_TASK REQUIREMENTS_
Reproduce word for word the lines between those holding "aerosol can: none" and "ceiling light: present", inclusive, and nothing else from the data below.
Start of LISTED RECORDS
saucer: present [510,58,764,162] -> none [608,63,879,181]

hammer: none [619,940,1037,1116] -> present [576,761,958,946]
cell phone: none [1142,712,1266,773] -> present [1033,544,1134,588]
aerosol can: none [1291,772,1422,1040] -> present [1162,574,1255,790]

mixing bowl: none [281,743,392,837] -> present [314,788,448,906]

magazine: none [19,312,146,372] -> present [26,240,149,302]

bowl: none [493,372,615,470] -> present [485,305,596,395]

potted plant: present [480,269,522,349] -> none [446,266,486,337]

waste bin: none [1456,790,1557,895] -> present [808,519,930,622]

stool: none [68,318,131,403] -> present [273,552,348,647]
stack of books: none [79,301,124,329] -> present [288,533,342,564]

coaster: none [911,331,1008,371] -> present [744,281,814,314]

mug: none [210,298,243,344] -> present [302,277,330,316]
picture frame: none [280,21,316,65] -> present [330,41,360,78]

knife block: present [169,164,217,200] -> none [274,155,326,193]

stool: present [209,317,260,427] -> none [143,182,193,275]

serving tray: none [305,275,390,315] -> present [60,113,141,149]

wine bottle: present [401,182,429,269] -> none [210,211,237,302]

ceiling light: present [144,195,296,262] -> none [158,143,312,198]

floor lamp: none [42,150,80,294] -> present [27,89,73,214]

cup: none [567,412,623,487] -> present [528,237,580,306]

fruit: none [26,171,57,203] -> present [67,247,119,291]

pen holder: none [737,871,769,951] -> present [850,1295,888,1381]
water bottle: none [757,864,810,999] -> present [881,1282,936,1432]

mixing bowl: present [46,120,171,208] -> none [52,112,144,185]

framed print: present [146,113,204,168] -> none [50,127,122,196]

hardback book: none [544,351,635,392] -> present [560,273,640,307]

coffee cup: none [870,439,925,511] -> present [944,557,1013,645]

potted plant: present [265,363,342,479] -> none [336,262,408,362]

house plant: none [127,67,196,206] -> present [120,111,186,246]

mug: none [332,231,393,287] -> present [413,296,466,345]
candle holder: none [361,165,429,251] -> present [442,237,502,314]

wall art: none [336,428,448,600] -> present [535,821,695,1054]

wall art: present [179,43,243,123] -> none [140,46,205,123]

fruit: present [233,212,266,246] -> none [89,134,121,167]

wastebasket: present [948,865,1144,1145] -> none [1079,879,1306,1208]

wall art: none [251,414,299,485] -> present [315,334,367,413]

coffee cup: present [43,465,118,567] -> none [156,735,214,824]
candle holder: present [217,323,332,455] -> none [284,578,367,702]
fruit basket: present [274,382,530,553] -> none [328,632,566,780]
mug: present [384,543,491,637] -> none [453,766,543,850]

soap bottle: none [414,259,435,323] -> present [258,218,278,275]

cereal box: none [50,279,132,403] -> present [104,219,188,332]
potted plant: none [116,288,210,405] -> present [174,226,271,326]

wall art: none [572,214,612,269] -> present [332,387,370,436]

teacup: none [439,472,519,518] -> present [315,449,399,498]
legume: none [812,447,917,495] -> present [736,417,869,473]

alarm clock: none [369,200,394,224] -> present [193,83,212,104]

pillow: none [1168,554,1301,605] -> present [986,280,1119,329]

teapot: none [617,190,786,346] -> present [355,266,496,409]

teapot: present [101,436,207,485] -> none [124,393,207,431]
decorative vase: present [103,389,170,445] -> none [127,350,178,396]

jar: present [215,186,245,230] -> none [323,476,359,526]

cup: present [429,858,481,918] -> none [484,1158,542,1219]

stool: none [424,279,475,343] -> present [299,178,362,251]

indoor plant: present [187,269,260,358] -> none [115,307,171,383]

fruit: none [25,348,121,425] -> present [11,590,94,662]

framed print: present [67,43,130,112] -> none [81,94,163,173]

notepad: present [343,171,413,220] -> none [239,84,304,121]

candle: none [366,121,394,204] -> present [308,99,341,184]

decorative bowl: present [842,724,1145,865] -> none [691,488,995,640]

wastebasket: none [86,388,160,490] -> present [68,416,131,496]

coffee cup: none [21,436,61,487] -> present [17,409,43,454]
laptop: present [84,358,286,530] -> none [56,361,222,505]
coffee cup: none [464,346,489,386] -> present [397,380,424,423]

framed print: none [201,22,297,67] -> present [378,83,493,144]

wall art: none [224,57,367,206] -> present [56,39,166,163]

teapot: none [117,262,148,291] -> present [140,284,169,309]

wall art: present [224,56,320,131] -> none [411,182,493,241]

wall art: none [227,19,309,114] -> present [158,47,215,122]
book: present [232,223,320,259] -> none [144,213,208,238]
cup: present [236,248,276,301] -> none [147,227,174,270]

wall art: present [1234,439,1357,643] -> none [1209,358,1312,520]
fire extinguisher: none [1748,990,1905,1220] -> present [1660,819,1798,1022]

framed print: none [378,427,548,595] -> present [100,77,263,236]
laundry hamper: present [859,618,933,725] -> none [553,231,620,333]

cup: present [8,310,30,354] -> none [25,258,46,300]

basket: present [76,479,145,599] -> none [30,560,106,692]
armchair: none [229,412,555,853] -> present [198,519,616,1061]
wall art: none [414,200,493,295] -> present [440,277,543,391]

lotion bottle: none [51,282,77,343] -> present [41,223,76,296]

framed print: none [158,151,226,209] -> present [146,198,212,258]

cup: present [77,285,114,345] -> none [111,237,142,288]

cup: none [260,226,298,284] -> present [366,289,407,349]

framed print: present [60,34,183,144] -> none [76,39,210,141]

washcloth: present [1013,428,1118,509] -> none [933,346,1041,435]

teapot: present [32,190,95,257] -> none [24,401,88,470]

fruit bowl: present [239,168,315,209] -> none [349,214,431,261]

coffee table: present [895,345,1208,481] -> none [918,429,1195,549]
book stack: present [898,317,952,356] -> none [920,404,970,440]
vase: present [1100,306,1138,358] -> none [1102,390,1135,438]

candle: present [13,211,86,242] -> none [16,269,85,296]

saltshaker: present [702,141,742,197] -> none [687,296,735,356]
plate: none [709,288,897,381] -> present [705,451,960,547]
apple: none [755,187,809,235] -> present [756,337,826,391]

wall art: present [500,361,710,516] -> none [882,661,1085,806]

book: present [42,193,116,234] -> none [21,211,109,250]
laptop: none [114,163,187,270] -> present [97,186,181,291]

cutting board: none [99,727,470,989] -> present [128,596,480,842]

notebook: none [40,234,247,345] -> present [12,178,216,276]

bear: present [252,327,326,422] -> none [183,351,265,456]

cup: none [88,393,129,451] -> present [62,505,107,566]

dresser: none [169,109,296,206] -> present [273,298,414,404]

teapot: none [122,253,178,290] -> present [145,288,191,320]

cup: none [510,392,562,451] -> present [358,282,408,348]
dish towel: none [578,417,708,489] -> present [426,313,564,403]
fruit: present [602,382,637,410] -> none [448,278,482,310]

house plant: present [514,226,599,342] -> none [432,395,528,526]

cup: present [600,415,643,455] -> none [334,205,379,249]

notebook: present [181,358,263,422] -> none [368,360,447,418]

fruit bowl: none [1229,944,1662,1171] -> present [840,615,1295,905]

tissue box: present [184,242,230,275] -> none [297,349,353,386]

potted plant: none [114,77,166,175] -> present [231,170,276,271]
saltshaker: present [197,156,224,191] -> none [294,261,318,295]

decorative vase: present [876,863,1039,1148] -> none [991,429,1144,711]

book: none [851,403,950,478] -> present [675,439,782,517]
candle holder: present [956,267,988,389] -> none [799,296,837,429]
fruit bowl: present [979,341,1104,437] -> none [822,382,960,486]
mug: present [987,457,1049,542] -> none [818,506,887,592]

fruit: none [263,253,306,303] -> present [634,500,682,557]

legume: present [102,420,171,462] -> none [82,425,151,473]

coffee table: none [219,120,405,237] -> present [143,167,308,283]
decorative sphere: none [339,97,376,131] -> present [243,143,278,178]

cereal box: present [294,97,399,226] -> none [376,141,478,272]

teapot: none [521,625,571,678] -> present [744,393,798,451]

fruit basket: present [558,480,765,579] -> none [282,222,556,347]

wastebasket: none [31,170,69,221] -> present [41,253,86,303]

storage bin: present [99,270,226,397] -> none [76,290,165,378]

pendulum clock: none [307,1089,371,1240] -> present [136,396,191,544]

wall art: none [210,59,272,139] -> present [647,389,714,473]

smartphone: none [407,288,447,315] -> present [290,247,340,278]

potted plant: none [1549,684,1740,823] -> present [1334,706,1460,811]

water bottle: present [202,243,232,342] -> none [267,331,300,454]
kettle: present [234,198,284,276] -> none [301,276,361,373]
End of LISTED RECORDS
_PROBLEM SOLUTION_
aerosol can: none [1291,772,1422,1040] -> present [1162,574,1255,790]

mixing bowl: none [281,743,392,837] -> present [314,788,448,906]

magazine: none [19,312,146,372] -> present [26,240,149,302]

bowl: none [493,372,615,470] -> present [485,305,596,395]

potted plant: present [480,269,522,349] -> none [446,266,486,337]

waste bin: none [1456,790,1557,895] -> present [808,519,930,622]

stool: none [68,318,131,403] -> present [273,552,348,647]
stack of books: none [79,301,124,329] -> present [288,533,342,564]

coaster: none [911,331,1008,371] -> present [744,281,814,314]

mug: none [210,298,243,344] -> present [302,277,330,316]
picture frame: none [280,21,316,65] -> present [330,41,360,78]

knife block: present [169,164,217,200] -> none [274,155,326,193]

stool: present [209,317,260,427] -> none [143,182,193,275]

serving tray: none [305,275,390,315] -> present [60,113,141,149]

wine bottle: present [401,182,429,269] -> none [210,211,237,302]

ceiling light: present [144,195,296,262] -> none [158,143,312,198]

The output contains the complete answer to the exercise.